The use of Sigma rules — a vendor-agnostic detection format mapped to ATT&CK — as ground truth means the agent is graded against what a competent human detection engineer would actually flag, not a synthetic key.
The models tested were Claude Opus 4.6, GPT-5, Gemini 3.1 Pro, Kimi K2.5 and Gemini 3 Flash, run on 26 campaigns covering 105 of the 106 procedures.
Why it matters
The headline numbers are stark. The best model, Claude Opus 4.6, submitted correct flags for only 3.8% of malicious events on average. No run by any model ever found all the flags in an episode.
The authors define a sensible deployment bar: ≥50% recall on every ATT&CK tactic — the minimum you would want before letting an agent hunt unsupervised. No model passed.

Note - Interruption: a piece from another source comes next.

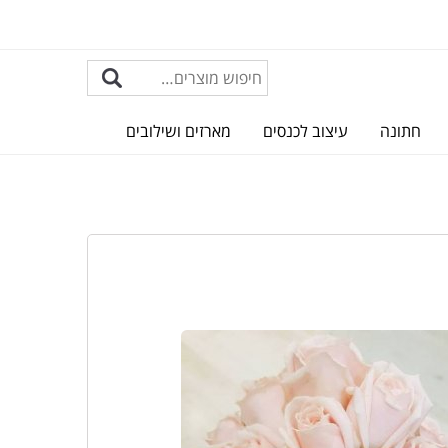
חתונה
עיצוב לכנסים
מארזים ושילובים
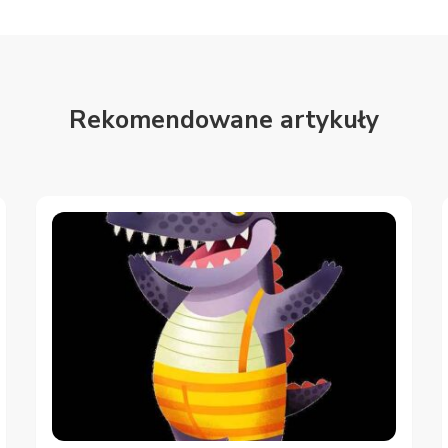
Rekomendowane artykuły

The leader cleared the bar on just 5 of 13 tactics; the other four models cleared it on zero.
The gap that matters is between this and the polished benchmarks vendors quote. LLMs look strong on curated, hint-rich security Q&A. Drop the same models into an open-ended, evidence-driven hunt over noisy logs and the performance collapses. The skill being measured — patient, iterative pivoting through a large corpus to assemble weak signals into a confirmed finding — is exactly what a SOC analyst does, and exactly what curated benchmarks fail to capture.
For anyone weighing an “AI threat hunting” product, this is a concrete reason to demand evaluation on open-ended tasks, not leaderboard trivia.
Defenses
This is a defensive-readiness finding, so the “defense” is how to deploy LLMs in a SOC without overtrusting them.

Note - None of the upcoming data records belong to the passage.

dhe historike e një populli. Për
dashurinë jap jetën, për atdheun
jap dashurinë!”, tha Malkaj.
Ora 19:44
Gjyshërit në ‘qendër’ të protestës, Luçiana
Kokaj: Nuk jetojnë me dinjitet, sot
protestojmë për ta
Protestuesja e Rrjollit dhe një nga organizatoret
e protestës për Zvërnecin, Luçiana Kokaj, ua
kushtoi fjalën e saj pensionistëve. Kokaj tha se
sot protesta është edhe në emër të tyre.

- Don’t run autonomous hunting unsupervised. On this evidence, an LLM agent left to find malicious events on its own will miss the large majority of them. Keep a human analyst in the loop for any hunt that gates a response.
- Use LLMs where they’re actually strong. Summarizing an alert, drafting a query, explaining a Sigma rule, triaging a already-detected event — narrow, bounded tasks — are very different from open-ended discovery. Scope the tool to those.
- Benchmark on your own open-ended tasks. Vendor accuracy on curated Q&A tells you little about hunting. Replay real attack data (the OTRF corpus is public) and measure recall per ATT&CK tactic before trusting any agent.
- Treat recall, not precision, as the safety metric. A hunter that misses 96% of events is dangerous even if everything it does flag is correct. Measure what it failed to find.
- Layer deterministic detection underneath. Sigma rules and signature-based detection caught these events by construction. LLM agents should sit on top of reliable detection engineering, not replace it.
These points reinforce the season’s broader caution that benchmarking security agents is hard and that a single headline number hides the operating point you’ll actually run at.
Status
| Item | Reference | Date | Notes |
|---|---|---|---|
| Cyber Defense Benchmark | arXiv:2604.19533 | 2026-04-21 (v1) → 2026-04-23 (v3) | 106 procedures, 86 ATT&CK sub-techniques, 12 tactics |
| Best result | Claude Opus 4.6 | 2026 | 3.8% of malicious events flagged; passes 5/13 tactics |
| Other models | GPT-5, Gemini 3.1 Pro, Kimi K2.5, Gemini 3 Flash | 2026 | Clear the deployment bar on zero tactics |
| Ground truth | OTRF Security-Datasets + Sigma rules | ongoing | Public corpus; results reproducible |
The takeaway is not that LLMs are useless in a SOC — it’s that open-ended threat hunting is not yet a task you can hand off. Measure for it before you trust it.